Multiple myeloma (MM) is characterized by the clonal expansion of malignant plasma cells. As in other cancers, MM plasma cells are thought to be derived from MM-initiating cells, although these remain unidentified. MM patients harbor phenotypic CD19(+) B cells expressing the immunoglobulin gene sequence and the idiotype unique to the individual myeloma clone. Some previous studies have reported that CD19(+) clonotypic B cells can serve as MM-initiating cells. However, we and another group have recently showed that CD19(+) B cells from many MM patients do not reconstitute MM disease upon transplantation into NOD/SCID IL2Rγc(-/-) mice.

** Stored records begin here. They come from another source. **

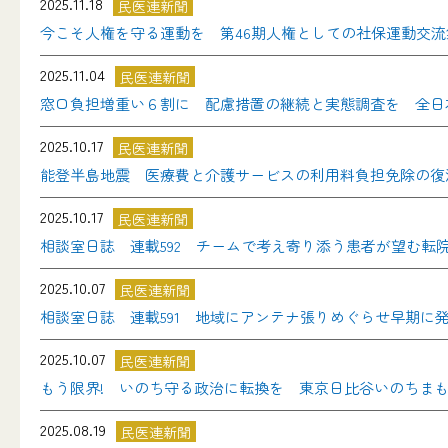
2025.11.18
民医連新聞
今こそ人権を守る運動を 第46期人権としての社保運動交流
2025.11.04
民医連新聞
窓口負担増重い６割に 配慮措置の継続と実態調査を 全日
2025.10.17
民医連新聞
能登半島地震 医療費と介護サービスの利用料負担免除の復
2025.10.17
民医連新聞
相談室日誌 連載592 チームで考え寄り添う患者が望む転
2025.10.07
民医連新聞
相談室日誌 連載591 地域にアンテナ張りめぐらせ早期に
2025.10.07
民医連新聞
もう限界! いのち守る政治に転換を 東京日比谷いのちまもる
2025.08.19
民医連新聞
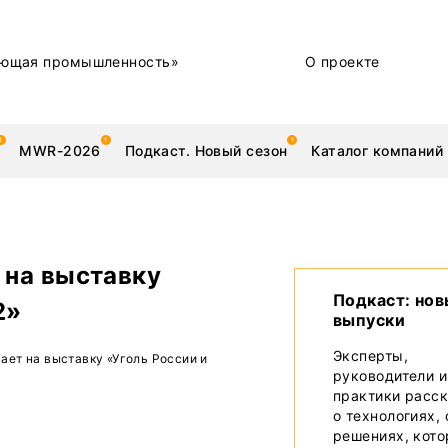
ющая промышленность»
О проекте
MWR-2026
Подкаст. Новый сезон
Каталог компаний
на выставку
металлы
Новости
Подкаст: но
2»
выпуски
Техника и технологии
Эксперты,
ет на выставку «Уголь России и
руководители и
Нашими глазами | Репортажи с предприятий
практики расс
о технологиях,
Бренд
решениях, кот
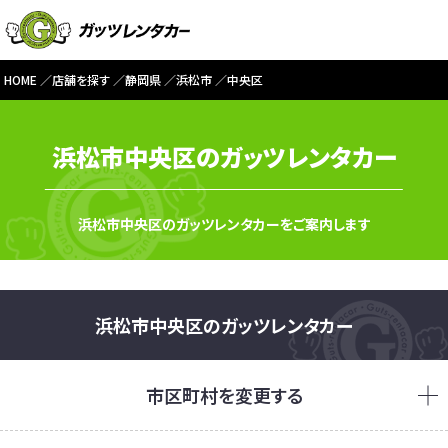
HOME
店舗を探す
静岡県
浜松市
中央区
浜松市中央区のガッツレンタカー
浜松市中央区のガッツレンタカーをご案内します
浜松市中央区のガッツレンタカー
市区町村を変更する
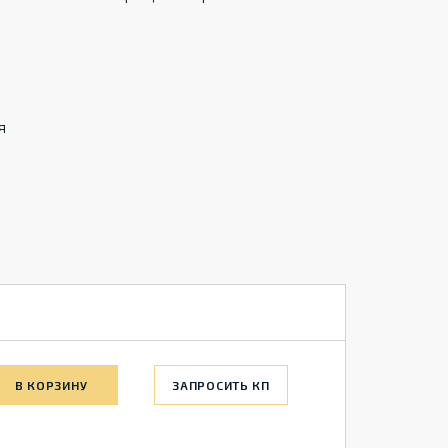
я
В КОРЗИНУ
ЗАПРОСИТЬ КП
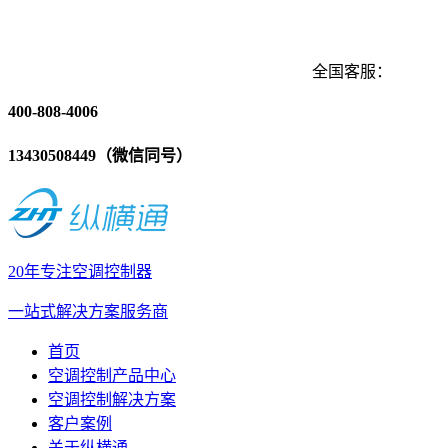
全国客服：
400-808-4006
13430508449（微信同号）
20年专注空调控制器
一站式解决方案服务商
首页
空调控制产品中心
空调控制解决方案
客户案例
关于纵横通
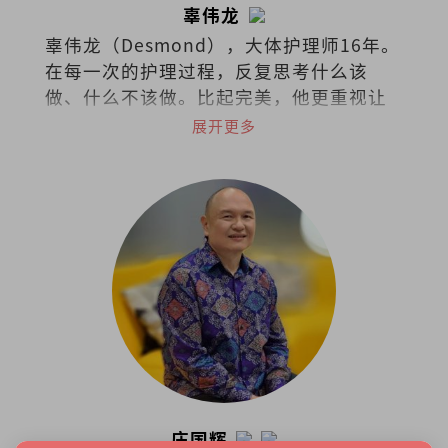
辜伟龙
辜伟龙（Desmond），大体护理师16年。
在每一次的护理过程，反复思考什么该
做、什么不该做。比起完美，他更重视让
逝者保有最熟悉的模样，在克制与取舍之
展开更多
间，守住最后的尊重。
庄国辉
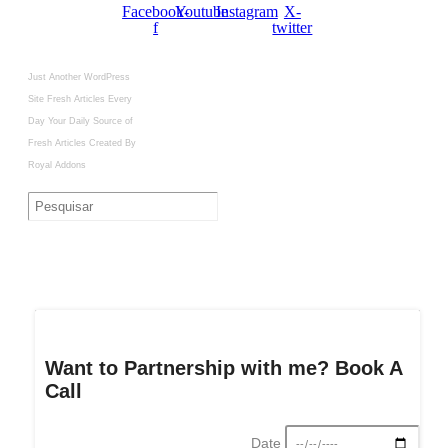
Facebook-
Youtube
Instagram
X-
f
twitter
Just Another WordPress
Site
Fresh Articles Every
Day
Your Daily Source of
Fresh Articles
Created By
Royal Addons
Want to Partnership with me? Book A
Call
Date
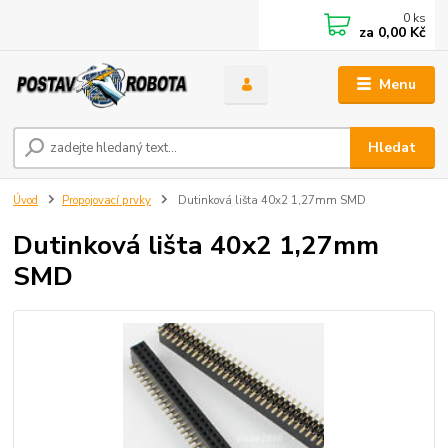
0
ks
za
0,00 Kč
Menu
Hledat
Úvod
Propojovací prvky
Dutinková lišta 40x2 1,27mm SMD
Dutinková lišta 40x2 1,27mm
SMD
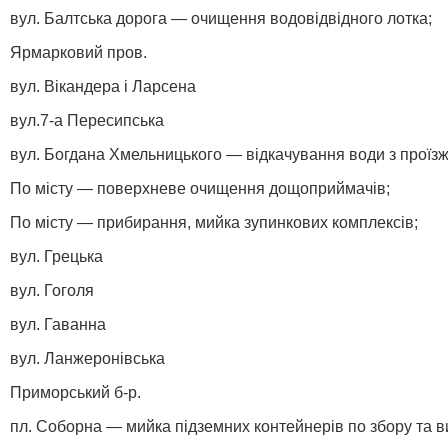
вул. Балтська дорога — очищення водовідвідного лотка;
Ярмарковий пров.
вул. Вікандера і Ларсена
вул.7-а Пересипська
вул. Богдана Хмельницького — відкачування води з проїзж
По місту — поверхневе очищення дощоприймачів;
По місту — прибирання, мийка зупинкових комплексів;
вул. Грецька
вул. Гоголя
вул. Гаванна
вул. Ланжеронівська
Приморський б-р.
пл. Соборна — мийка підземних контейнерів по збору та 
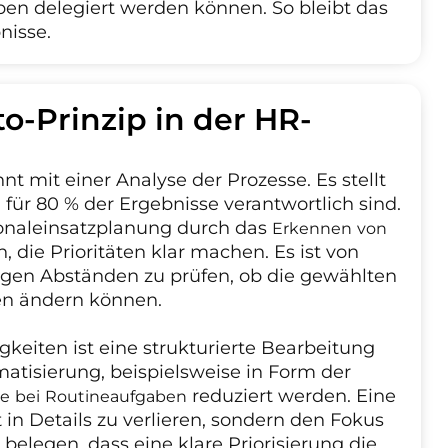
en delegiert werden können. So bleibt das
nisse.
o-Prinzip in der HR-
t mit einer Analyse der Prozesse. Es stellt
für 80 % der Ergebnisse verantwortlich sind.
rsonaleinsatzplanung durch das
Erkennen von
, die Prioritäten klar machen. Es ist von
gen Abständen zu prüfen, ob die gewählten
äten ändern können.
igkeiten ist eine strukturierte Bearbeitung
matisierung, beispielsweise in Form der
reduziert werden. Eine
e bei Routineaufgaben
 in Details zu verlieren, sondern den Fokus
elegen, dass eine klare Priorisierung die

In the SCID-rab and SCID-hu models, which enable engraftment of human MM in vivo, CD19(-)CD38(++) plasma cells engrafted and rapidly propagated MM, while engraftment of CD19(+) B cells was not detected. Both CD138(-) and CD138(+) plasma cells have the potential to propagate MM clones in vivo in the absence of CD19(+) B cells. Distinct from acute myeloid leukemia-initiating cells, which are derived from undifferentiated stem or progenitor cells, MM-initiating cells are derived from plasma cells, which are terminally differentiated cells. An improved understanding of how the bone marrow microenvironment supports MM-initiating plasma cells, which can initiate MM disease in the SCID-hu (or rab) model, is thus now essential.